§ Material for this exercise:
◇ ◇ ◇ ◇ ◇

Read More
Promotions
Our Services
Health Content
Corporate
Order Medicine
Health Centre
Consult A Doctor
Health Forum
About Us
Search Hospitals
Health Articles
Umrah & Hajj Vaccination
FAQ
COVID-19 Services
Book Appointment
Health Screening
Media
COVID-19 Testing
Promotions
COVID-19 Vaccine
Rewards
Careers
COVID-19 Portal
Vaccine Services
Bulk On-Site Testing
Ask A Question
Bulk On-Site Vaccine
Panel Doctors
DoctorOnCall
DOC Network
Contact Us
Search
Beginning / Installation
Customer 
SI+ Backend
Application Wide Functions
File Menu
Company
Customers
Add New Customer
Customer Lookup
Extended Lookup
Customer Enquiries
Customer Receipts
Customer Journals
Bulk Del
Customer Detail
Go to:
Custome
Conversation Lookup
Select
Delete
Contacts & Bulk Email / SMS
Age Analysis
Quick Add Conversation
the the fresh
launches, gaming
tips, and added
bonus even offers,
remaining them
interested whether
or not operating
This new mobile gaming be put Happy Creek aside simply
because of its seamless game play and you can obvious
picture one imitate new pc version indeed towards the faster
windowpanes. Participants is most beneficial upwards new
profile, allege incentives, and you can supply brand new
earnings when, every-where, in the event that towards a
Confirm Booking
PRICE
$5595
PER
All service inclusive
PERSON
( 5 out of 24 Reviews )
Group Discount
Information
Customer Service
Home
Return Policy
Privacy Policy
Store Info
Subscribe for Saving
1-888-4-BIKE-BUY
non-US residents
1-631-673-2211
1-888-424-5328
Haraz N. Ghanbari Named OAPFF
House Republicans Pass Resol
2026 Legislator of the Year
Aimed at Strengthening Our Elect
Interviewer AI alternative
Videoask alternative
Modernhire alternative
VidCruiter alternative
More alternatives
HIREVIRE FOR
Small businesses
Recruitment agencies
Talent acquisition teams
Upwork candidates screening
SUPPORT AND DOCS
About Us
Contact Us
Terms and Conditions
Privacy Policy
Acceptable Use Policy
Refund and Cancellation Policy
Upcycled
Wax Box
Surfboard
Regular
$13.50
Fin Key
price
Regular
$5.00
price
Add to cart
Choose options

◇ ◇ ◇ ◇ ◇

§ Work to be completed: Rewrite every line of the records above, replacing "Privacy Policy" with "Privacy Notice" wherever it appears and keeping everything else the same.

§ Task result:
Read More
Promotions
Our Services
Health Content
Corporate
Order Medicine
Health Centre
Consult A Doctor
Health Forum
About Us
Search Hospitals
Health Articles
Umrah & Hajj Vaccination
FAQ
COVID-19 Services
Book Appointment
Health Screening
Media
COVID-19 Testing
Promotions
COVID-19 Vaccine
Rewards
Careers
COVID-19 Portal
Vaccine Services
Bulk On-Site Testing
Ask A Question
Bulk On-Site Vaccine
Panel Doctors
DoctorOnCall
DOC Network
Contact Us
Search
Beginning / Installation
Customer 
SI+ Backend
Application Wide Functions
File Menu
Company
Customers
Add New Customer
Customer Lookup
Extended Lookup
Customer Enquiries
Customer Receipts
Customer Journals
Bulk Del
Customer Detail
Go to:
Custome
Conversation Lookup
Select
Delete
Contacts & Bulk Email / SMS
Age Analysis
Quick Add Conversation
the the fresh
launches, gaming
tips, and added
bonus even offers,
remaining them
interested whether
or not operating
This new mobile gaming be put Happy Creek aside simply
because of its seamless game play and you can obvious
picture one imitate new pc version indeed towards the faster
windowpanes. Participants is most beneficial upwards new
profile, allege incentives, and you can supply brand new
earnings when, every-where, in the event that towards a
Confirm Booking
PRICE
$5595
PER
All service inclusive
PERSON
( 5 out of 24 Reviews )
Group Discount
Information
Customer Service
Home
Return Policy
Privacy Notice
Store Info
Subscribe for Saving
1-888-4-BIKE-BUY
non-US residents
1-631-673-2211
1-888-424-5328
Haraz N. Ghanbari Named OAPFF
House Republicans Pass Resol
2026 Legislator of the Year
Aimed at Strengthening Our Elect
Interviewer AI alternative
Videoask alternative
Modernhire alternative
VidCruiter alternative
More alternatives
HIREVIRE FOR
Small businesses
Recruitment agencies
Talent acquisition teams
Upwork candidates screening
SUPPORT AND DOCS
About Us
Contact Us
Terms and Conditions
Privacy Notice
Acceptable Use Policy
Refund and Cancellation Policy
Upcycled
Wax Box
Surfboard
Regular
$13.50
Fin Key
price
Regular
$5.00
price
Add to cart
Choose options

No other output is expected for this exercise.